By Gregor Brown
The record stands at 51.852 kilometres, which Austrian Matthias Brändle of team IAM Cycling set on October 30.
Bobridge won the national individual pursuit championship title in 2011 with a time of four minutes, 10.53 seconds. In the process, he beat Chris Boardman's time and set a new world record.
The 25-year-old from Adelaide won the individual pursuit gold medal and helped Australia to gold at the 2014 Commonwealth Games. He also took gold in the 2010 Commonwealth Games and 2011 World Championships, where he helped Australia to team pursuit victory. At the 2012 London Games, his Australian team placed second to Great Britain.
After winning the Under 23 time trial and racing for professional teams Garmin, Orica-GreenEdge and Belkin, Bobridge is returning to the track. This winter he left team Belkin for Australian third division team, Budget Forklifts. The team will help Bobridge build for the Hour Record and the team pursuit at 2016 Rio Olympics.
Budget Forklifts announced Bobridge's attempt this morning and explained that it would reveal more details at a press conference tomorrow.
The governing body's rule change on May 15 allowed pursuit bikes and annulled its 2000 rule that required cyclists use traditional bikes in the Eddy Merckx position.

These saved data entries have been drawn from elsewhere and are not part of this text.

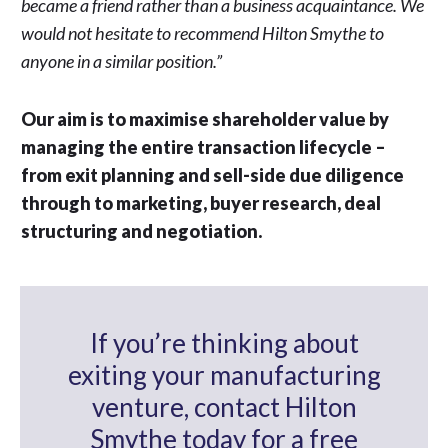
became a friend rather than a business acquaintance. We
would not hesitate to recommend Hilton Smythe to
anyone in a similar position.”
Our aim is to maximise shareholder value by
managing the entire transaction lifecycle –
from exit planning and sell-side due diligence
through to marketing, buyer research, deal
structuring and negotiation.
If you’re thinking about
exiting your manufacturing
venture, contact Hilton
Smythe today for a free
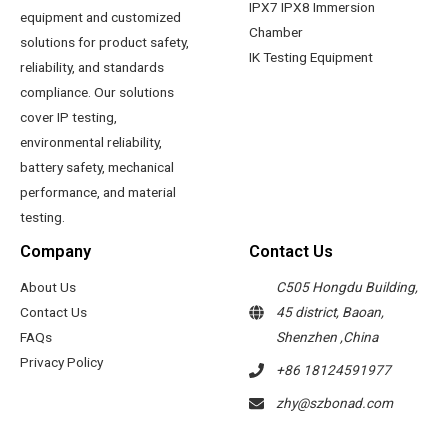
IPX7 IPX8 Immersion
equipment and customized
Chamber
solutions for product safety,
IK Testing Equipment
reliability, and standards
compliance. Our solutions
cover IP testing,
environmental reliability,
battery safety, mechanical
performance, and material
testing.
Company
Contact Us
About Us
C505 Hongdu Building,
Contact Us
45 district, Baoan,
FAQs
Shenzhen ,China
Privacy Policy
+86 18124591977
zhy@szbonad.com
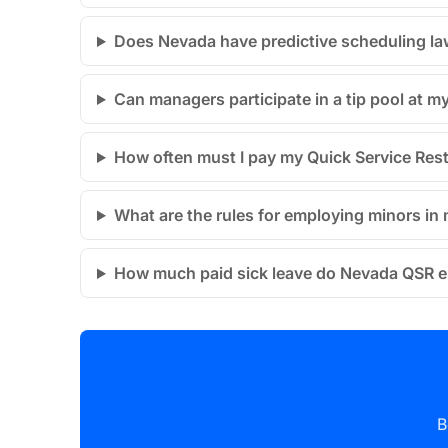
Does Nevada have predictive scheduling la
Can managers participate in a tip pool at 
How often must I pay my Quick Service Res
What are the rules for employing minors i
How much paid sick leave do Nevada QSR 
B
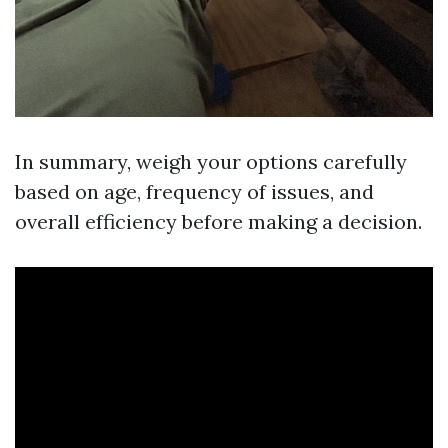
In summary, weigh your options carefully
based on age, frequency of issues, and
overall efficiency before making a decision.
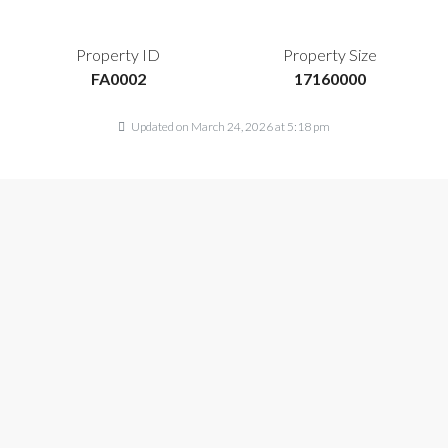
Property ID
Property Size
FA0002
17160000
Updated on March 24, 2026 at 5:18 pm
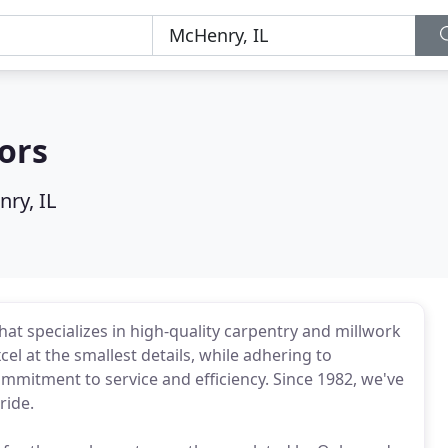
ors
ry, IL
at specializes in high-quality carpentry and millwork
el at the smallest details, while adhering to
mmitment to service and efficiency. Since 1982, we've
ride.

German Jens Voigt (Trek Factory Racing) was the first to try and to set a new record under the new rules, going 51.110 kilometres on September 18.
Brit Alex Dowsett (Movistar) is reportedly planning to attempt the Hour Record at the Revolution Series round in London, February 27 to 28. His team could announce it at a planned press conference on Friday in London.
Others – Dutchman Thomas Dekker, Dane Alex Rasmussen and American Taylor Phinney – have also shown interest in setting the Hour Record.